Testo in esame:

Poi arriva l’inizio della guerra: attesa, temuta. A maggio del 1942 Sophie raggiunge suo fratello Hans a Monaco. Il suo compleanno è la prima occasione per conoscere nuovi amici, perlopiù studenti universitari di Medicina destinati a essere distaccati come personale medico dell’esercito. Insieme ad altri studenti promuovono serate di letture e di approfondimento nel segno della convivialità.
È l’occasione per condividere testi e riflessioni, anche in una prospettiva ecumenica: la famiglia di Hans e Sophie è di confessione luterana, quella di Willi Graf è cattolica, Alexander Schmorell ha ricevuto il battesimo con il rito della Chiesa ortodossa russa, Christoph Probst sarà battezzato dal cappellano del carcere poco prima di essere ghigliottinato. Le Chiese (da quella cattolica a quella evangelica) appoggiano, con poche eccezioni, l’ascesa di Hitler, in nome di una lotta al pericolo bolscevico, e non si oppongono apertamente alla politica antisemita. Poche le voci critiche, tra cui quelle del pastore Dietrich Bonhoeffer e dell’arcivescovo di Münster Clemens von Galen.
Il gruppo che si ritrova a Monaco mantiene i contatti con persone e realtà in altre città. Con il sostegno di una piccola rete, c’è la possibilità di far circolare le idee, di tessere legami, di condividere emozioni e pensieri, per resistere in tempi oscuri.
È il momento di agire. Hans Scholl e Alex Schmorell iniziano a scrivere i primi volantini della Rosa Bianca.

I dati:
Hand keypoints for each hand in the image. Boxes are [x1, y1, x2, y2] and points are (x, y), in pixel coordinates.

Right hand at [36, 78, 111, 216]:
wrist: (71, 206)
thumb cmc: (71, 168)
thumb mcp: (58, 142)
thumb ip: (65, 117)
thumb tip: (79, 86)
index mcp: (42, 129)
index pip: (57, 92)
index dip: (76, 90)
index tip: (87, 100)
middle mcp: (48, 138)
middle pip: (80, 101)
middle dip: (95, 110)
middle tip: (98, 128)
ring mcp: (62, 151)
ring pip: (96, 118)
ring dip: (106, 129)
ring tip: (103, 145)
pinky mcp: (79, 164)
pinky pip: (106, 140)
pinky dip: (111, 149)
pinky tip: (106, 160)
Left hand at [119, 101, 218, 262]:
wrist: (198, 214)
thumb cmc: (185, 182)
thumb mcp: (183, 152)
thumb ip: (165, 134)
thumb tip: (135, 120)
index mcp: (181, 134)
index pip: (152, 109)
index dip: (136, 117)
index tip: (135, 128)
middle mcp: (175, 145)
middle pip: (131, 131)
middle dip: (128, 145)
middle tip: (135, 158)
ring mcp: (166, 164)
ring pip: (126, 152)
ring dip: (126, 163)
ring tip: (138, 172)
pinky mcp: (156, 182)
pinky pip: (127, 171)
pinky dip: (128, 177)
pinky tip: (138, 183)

Compito da svolgere:
Prosegua il testo su Sophie Scholl e la Rosa Bianca, riprendendo subito dopo l'ultima frase riportata. Le voci riportate provengono da una fonte diversa.

Spazio risposta:
Un grido di libertà
«Per un popolo civile non vi è nulla di più vergognoso che lasciarsi ” governare”, senza opporre resistenza, da una cricca di capi privi di scrupoli e dominati da torbidi istinti» (dal primo volantino della Rosa Bianca, giugno 1942).
I volantini recuperano le parole “scippate” dal regime e svuotate di significato. Le parole “resistenti” della Rosa Bianca sono un richiamo a «strappare il manto dell’indifferenza», a stare in piedi dinanzi al potere per denunciare la malvagità delle scelte disumane e dei crimini commessi dal regime nazista.
I primi volantini sono riprodotti in un centinaio di copie. In fondo a ognuno, l’invito a una condivisione social: «Vi preghiamo di ciclostilare questo foglio nel maggior numero possibile di copie e di diffonderle». Del quinto e del sesto volantino, preparati agli inizi del 1943, verranno ciclostilate alcune migliaia di copie per garantire una maggiore diffusione.
Nel febbraio del 1943 si intensificano le azioni di contestazione. A Monaco compaiono scritte contro Hitler e contro la guerra. Il 18 febbraio Hans e Sophie distribuiscono i volantini dentro l’Università di Monaco. Lo ritengono un gesto estremo, ma necessario per fare sollevare gli studenti.
Vengono arrestati e interrogati. Il 22 febbraio, in un processo farsa, sono condannati a morte insieme all’amico Christoph Probst. «Libertà!», grida Hans prima di essere condotto al patibolo. «Libertà!», scrive Sophie dietro il suo capo d’accusa. L’efficiente ghigliottina del Reich quel pomeriggio è impiegata per tre esecuzioni in sette minuti: Sophie Scholl (21 anni), Hans Scholl (25 anni), Christoph Probst (24 anni, padre di 3 figli). Seguiranno altri processi: verranno condannati a morte Willi Graf, Alexander Schmorell e il professor Kurt Huber, che avevano partecipato al gruppo originario.
Tutto finito?
I volantini circoleranno in diverse città della Germania anche dopo quei tragici giorni di febbraio, e giungeranno attraverso canali diversi in altre città d’Europa. In fondo ai volantini comparirà la scritta «il loro spirito vive ancora». I giovani della Rosa Bianca attraverso i loro scritti si sono fatti voce di una coscienza che si è ribellata davanti alle ingiustizie e alle barbarie.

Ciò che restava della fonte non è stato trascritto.